The flexibility they have with their current herd of 65 cows is something that they don’t take for granted because along with producing milk, they also recently began farming 10 acres of cherries. “The longer I raise cherries, the more I like dairy,” Terry said.
“You’re on cherry’s time when it’s cherries’ time. Whereas, when you’re milking cows, you’re on your own time,” Erich said. “When trees need to be sprayed, they have to be sprayed right away. When fruit’s ready to come off, it has to be off right away. There’s no waiting a couple of days because that can be the difference between a high grade and a low-grade crop, which means 10 cents a pound or 20 cents a pound difference.”
Terry added that “cherries are pretty stressful, but there’s no better place to be in Leelanau County than standing at a cooling pad, raking your hands through cold cherries and plopping the biggest one out and putting it in your mouth. That’s the best place to be during the summer in the county.”

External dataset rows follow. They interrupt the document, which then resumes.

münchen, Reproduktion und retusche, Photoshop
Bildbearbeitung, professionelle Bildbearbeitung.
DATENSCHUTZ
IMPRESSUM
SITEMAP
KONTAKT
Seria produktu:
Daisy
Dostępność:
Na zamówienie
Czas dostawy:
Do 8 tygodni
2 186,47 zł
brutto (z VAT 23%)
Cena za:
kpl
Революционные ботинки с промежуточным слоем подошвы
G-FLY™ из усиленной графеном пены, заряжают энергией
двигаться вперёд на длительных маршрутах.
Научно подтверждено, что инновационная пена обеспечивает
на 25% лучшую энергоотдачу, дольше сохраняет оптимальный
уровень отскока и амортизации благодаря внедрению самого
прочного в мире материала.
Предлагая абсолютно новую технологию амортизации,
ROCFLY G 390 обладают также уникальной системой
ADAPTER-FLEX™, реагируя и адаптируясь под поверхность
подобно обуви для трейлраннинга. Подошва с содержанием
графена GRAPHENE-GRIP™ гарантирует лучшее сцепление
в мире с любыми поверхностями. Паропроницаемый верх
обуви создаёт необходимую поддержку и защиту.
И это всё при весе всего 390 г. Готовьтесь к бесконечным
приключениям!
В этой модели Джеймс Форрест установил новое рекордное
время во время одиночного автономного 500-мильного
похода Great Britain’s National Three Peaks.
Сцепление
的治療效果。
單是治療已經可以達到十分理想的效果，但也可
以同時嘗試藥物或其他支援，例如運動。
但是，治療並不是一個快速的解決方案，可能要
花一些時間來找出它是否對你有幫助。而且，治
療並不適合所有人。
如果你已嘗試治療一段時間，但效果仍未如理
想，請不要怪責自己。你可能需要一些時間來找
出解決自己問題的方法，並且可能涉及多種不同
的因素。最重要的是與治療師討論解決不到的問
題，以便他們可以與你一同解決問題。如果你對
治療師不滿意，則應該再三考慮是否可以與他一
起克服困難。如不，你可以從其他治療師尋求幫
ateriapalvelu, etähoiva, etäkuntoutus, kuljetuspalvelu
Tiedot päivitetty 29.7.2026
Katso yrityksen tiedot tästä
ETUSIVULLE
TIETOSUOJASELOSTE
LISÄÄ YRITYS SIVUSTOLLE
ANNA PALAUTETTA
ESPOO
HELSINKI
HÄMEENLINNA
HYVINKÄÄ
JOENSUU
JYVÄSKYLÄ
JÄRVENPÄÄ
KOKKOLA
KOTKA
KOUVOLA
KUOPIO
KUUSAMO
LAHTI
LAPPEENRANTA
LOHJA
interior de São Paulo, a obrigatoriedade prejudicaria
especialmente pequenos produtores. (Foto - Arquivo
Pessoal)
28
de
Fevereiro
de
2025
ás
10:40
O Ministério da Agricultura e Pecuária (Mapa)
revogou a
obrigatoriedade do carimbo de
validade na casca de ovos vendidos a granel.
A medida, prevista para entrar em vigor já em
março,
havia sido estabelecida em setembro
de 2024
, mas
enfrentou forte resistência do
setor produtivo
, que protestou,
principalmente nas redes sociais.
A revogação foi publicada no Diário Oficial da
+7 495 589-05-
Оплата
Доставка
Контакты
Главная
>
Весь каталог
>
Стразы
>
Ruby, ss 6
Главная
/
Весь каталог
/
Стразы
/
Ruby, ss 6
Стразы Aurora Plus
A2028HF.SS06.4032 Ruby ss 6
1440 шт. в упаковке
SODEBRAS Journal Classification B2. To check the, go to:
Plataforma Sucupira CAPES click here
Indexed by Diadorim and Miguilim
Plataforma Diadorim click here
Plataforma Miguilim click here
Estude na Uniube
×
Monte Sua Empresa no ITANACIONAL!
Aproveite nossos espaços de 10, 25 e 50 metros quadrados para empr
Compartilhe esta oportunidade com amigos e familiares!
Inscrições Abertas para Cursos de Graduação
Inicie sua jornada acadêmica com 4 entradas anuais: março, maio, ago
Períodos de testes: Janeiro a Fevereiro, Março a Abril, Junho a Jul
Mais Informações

The high stress crop adds variety to the Lautner farm and despite the high stakes and pressure, the recent venture is all for good reason.
“I’m on the Cherryland Electric Co-Op board and I live in the cherry capital of the world. I felt a little obligated to grow cherries!” Terry said, speaking about how he got started raising cherries. “I also figured that when I get closer to retirement, I could have something to rely on besides milking cows that wouldn’t require me to work every day of the year.”
While cherries are stressful during the spring and summer months, they’re relatively maintenance free over the winter and fulfills Terry’s long-term goals.
“I love farming and I want to do it as long as I can,” Terry said. “I have a passion for farming, just like I have a passion for electric co-ops. The farm community is the best people in the world and you can see that all over the country. You don’t find that just anywhere. I thank God every day that I’m able to farm.”